■ **Action item**
Transcribe each entry shown below with no difference from the original.

::::::

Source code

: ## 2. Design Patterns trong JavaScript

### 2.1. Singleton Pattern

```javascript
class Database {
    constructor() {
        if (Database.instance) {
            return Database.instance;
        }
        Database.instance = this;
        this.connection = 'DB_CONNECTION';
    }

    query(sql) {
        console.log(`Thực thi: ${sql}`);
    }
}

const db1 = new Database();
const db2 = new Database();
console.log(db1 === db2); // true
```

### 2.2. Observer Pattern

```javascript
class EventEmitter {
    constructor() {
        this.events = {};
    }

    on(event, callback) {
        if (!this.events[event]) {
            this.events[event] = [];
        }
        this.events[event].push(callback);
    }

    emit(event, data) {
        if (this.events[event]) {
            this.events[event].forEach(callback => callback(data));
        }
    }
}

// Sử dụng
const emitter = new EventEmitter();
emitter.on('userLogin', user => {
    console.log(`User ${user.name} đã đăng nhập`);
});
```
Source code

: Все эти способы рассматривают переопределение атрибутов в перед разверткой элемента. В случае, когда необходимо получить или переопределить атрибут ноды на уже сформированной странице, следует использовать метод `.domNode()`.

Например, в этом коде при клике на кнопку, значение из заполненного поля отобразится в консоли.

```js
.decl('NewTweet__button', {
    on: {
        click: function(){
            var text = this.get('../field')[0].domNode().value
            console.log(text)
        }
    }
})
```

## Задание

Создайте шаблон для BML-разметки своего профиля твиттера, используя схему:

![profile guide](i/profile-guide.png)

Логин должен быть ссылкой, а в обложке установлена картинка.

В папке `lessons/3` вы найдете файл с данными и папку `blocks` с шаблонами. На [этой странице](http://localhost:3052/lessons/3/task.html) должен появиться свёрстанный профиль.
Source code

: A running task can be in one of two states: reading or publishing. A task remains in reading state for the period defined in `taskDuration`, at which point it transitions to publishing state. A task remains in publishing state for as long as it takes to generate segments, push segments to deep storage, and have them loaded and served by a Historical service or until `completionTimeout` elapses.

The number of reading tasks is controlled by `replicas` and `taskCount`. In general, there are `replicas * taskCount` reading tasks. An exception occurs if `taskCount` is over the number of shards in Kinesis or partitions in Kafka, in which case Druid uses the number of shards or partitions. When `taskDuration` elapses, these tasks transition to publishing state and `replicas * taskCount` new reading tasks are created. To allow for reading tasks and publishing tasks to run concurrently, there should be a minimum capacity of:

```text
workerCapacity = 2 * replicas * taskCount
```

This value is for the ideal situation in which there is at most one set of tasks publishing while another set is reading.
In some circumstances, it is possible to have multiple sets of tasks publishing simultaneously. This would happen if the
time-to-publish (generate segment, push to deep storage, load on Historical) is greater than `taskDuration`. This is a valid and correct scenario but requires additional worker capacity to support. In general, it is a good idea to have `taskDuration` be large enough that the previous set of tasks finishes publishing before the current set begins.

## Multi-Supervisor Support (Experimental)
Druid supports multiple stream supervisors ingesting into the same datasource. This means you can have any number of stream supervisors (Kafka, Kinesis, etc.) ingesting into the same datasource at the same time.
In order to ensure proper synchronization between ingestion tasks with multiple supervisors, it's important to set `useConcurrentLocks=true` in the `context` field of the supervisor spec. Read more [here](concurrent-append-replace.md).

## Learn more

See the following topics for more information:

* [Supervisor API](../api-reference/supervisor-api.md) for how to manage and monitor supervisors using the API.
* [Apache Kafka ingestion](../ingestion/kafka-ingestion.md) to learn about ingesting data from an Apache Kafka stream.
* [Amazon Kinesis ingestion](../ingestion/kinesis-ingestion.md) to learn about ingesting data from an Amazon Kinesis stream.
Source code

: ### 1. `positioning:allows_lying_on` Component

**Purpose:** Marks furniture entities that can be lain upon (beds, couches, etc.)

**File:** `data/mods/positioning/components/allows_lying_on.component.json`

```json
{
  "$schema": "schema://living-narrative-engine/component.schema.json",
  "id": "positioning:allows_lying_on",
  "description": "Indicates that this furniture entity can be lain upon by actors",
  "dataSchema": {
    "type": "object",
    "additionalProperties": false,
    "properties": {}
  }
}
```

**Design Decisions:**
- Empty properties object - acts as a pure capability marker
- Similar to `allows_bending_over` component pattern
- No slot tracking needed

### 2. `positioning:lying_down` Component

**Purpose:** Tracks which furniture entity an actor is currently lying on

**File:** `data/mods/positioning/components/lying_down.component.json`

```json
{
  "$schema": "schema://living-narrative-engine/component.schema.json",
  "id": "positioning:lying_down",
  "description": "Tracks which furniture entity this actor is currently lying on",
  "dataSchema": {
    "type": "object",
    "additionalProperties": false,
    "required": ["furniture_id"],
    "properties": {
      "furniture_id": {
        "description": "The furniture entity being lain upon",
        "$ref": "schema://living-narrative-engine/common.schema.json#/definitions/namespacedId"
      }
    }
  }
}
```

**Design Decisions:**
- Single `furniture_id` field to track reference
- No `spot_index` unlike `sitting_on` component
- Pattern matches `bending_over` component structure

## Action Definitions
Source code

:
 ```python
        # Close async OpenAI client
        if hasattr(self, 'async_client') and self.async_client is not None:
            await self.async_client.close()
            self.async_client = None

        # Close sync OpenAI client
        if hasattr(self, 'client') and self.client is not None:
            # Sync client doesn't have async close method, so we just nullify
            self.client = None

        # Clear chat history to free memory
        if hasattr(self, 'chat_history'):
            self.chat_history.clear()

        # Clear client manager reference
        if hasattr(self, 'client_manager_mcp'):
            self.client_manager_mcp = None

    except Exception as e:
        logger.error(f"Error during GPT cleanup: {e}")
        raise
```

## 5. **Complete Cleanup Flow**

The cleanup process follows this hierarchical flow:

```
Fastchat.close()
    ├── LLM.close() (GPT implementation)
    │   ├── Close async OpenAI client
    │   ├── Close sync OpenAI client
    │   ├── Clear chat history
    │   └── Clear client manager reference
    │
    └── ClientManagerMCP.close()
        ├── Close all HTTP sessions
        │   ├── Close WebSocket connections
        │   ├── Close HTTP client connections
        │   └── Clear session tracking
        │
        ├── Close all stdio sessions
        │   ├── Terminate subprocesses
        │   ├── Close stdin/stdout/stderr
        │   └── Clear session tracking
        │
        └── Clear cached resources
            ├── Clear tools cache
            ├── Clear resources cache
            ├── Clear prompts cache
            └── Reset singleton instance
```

::::::

■ **Exercise response**
Source code

: ## 2. Design Patterns trong JavaScript

### 2.1. Singleton Pattern

```javascript
class Database {
    constructor() {
        if (Database.instance) {
            return Database.instance;
        }
        Database.instance = this;
        this.connection = 'DB_CONNECTION';
    }

    query(sql) {
        console.log(`Thực thi: ${sql}`);
    }
}

const db1 = new Database();
const db2 = new Database();
console.log(db1 === db2); // true
```

### 2.2. Observer Pattern

```javascript
class EventEmitter {
    constructor() {
        this.events = {};
    }

    on(event, callback) {
        if (!this.events[event]) {
            this.events[event] = [];
        }
        this.events[event].push(callback);
    }

    emit(event, data) {
        if (this.events[event]) {
            this.events[event].forEach(callback => callback(data));
        }
    }
}

// Sử dụng
const emitter = new EventEmitter();
emitter.on('userLogin', user => {
    console.log(`User ${user.name} đã đăng nhập`);
});
```
Source code

: Все эти способы рассматривают переопределение атрибутов в перед разверткой элемента. В случае, когда необходимо получить или переопределить атрибут ноды на уже сформированной странице, следует использовать метод `.domNode()`.

Например, в этом коде при клике на кнопку, значение из заполненного поля отобразится в консоли.

```js
.decl('NewTweet__button', {
    on: {
        click: function(){
            var text = this.get('../field')[0].domNode().value
            console.log(text)
        }
    }
})
```

## Задание

Создайте шаблон для BML-разметки своего профиля твиттера, используя схему:

![profile guide](i/profile-guide.png)

Логин должен быть ссылкой, а в обложке установлена картинка.

В папке `lessons/3` вы найдете файл с данными и папку `blocks` с шаблонами. На [этой странице](http://localhost:3052/lessons/3/task.html) должен появиться свёрстанный профиль.
Source code

: A running task can be in one of two states: reading or publishing. A task remains in reading state for the period defined in `taskDuration`, at which point it transitions to publishing state. A task remains in publishing state for as long as it takes to generate segments, push segments to deep storage, and have them loaded and served by a Historical service or until `completionTimeout` elapses.

The number of reading tasks is controlled by `replicas` and `taskCount`. In general, there are `replicas * taskCount` reading tasks. An exception occurs if `taskCount` is over the number of shards in Kinesis or partitions in Kafka, in which case Druid uses the number of shards or partitions. When `taskDuration` elapses, these tasks transition to publishing state and `replicas * taskCount` new reading tasks are created. To allow for reading tasks and publishing tasks to run concurrently, there should be a minimum capacity of:

```text
workerCapacity = 2 * replicas * taskCount
```

This value is for the ideal situation in which there is at most one set of tasks publishing while another set is reading.
In some circumstances, it is possible to have multiple sets of tasks publishing simultaneously. This would happen if the
time-to-publish (generate segment, push to deep storage, load on Historical) is greater than `taskDuration`. This is a valid and correct scenario but requires additional worker capacity to support. In general, it is a good idea to have `taskDuration` be large enough that the previous set of tasks finishes publishing before the current set begins.

## Multi-Supervisor Support (Experimental)
Druid supports multiple stream supervisors ingesting into the same datasource. This means you can have any number of stream supervisors (Kafka, Kinesis, etc.) ingesting into the same datasource at the same time.
In order to ensure proper synchronization between ingestion tasks with multiple supervisors, it's important to set `useConcurrentLocks=true` in the `context` field of the supervisor spec. Read more [here](concurrent-append-replace.md).

## Learn more

See the following topics for more information:

* [Supervisor API](../api-reference/supervisor-api.md) for how to manage and monitor supervisors using the API.
* [Apache Kafka ingestion](../ingestion/kafka-ingestion.md) to learn about ingesting data from an Apache Kafka stream.
* [Amazon Kinesis ingestion](../ingestion/kinesis-ingestion.md) to learn about ingesting data from an Amazon Kinesis stream.
Source code

: ### 1. `positioning:allows_lying_on` Component

**Purpose:** Marks furniture entities that can be lain upon (beds, couches, etc.)

**File:** `data/mods/positioning/components/allows_lying_on.component.json`

```json
{
  "$schema": "schema://living-narrative-engine/component.schema.json",
  "id": "positioning:allows_lying_on",
  "description": "Indicates that this furniture entity can be lain upon by actors",
  "dataSchema": {
    "type": "object",
    "additionalProperties": false,
    "properties": {}
  }
}
```

**Design Decisions:**
- Empty properties object - acts as a pure capability marker
- Similar to `allows_bending_over` component pattern
- No slot tracking needed

### 2. `positioning:lying_down` Component

**Purpose:** Tracks which furniture entity an actor is currently lying on

**File:** `data/mods/positioning/components/lying_down.component.json`

```json
{
  "$schema": "schema://living-narrative-engine/component.schema.json",
  "id": "positioning:lying_down",
  "description": "Tracks which furniture entity this actor is currently lying on",
  "dataSchema": {
    "type": "object",
    "additionalProperties": false,
    "required": ["furniture_id"],
    "properties": {
      "furniture_id": {
        "description": "The furniture entity being lain upon",
        "$ref": "schema://living-narrative-engine/common.schema.json#/definitions/namespacedId"
      }
    }
  }
}
```

**Design Decisions:**
- Single `furniture_id` field to track reference
- No `spot_index` unlike `sitting_on` component
- Pattern matches `bending_over` component structure

## Action Definitions
Source code

:
 ```python
        # Close async OpenAI client
        if hasattr(self, 'async_client') and self.async_client is not None:
            await self.async_client.close()
            self.async_client = None

        # Close sync OpenAI client
        if hasattr(self, 'client') and self.client is not None:
            # Sync client doesn't have async close method, so we just nullify
            self.client = None

        # Clear chat history to free memory
        if hasattr(self, 'chat_history'):
            self.chat_history.clear()

        # Clear client manager reference
        if hasattr(self, 'client_manager_mcp'):
            self.client_manager_mcp = None

    except Exception as e:
        logger.error(f"Error during GPT cleanup: {e}")
        raise
```

## 5. **Complete Cleanup Flow**

The cleanup process follows this hierarchical flow:

```
Fastchat.close()
    ├── LLM.close() (GPT implementation)
    │   ├── Close async OpenAI client
    │   ├── Close sync OpenAI client
    │   ├── Clear chat history
    │   └── Clear client manager reference
    │
    └── ClientManagerMCP.close()
        ├── Close all HTTP sessions
        │   ├── Close WebSocket connections
        │   ├── Close HTTP client connections
        │   └── Clear session tracking
        │
        ├── Close all stdio sessions
        │   ├── Terminate subprocesses
        │   ├── Close stdin/stdout/stderr
        │   └── Clear session tracking
        │
        └── Clear cached resources
            ├── Clear tools cache
            ├── Clear resources cache
            ├── Clear prompts cache
            └── Reset singleton instance
```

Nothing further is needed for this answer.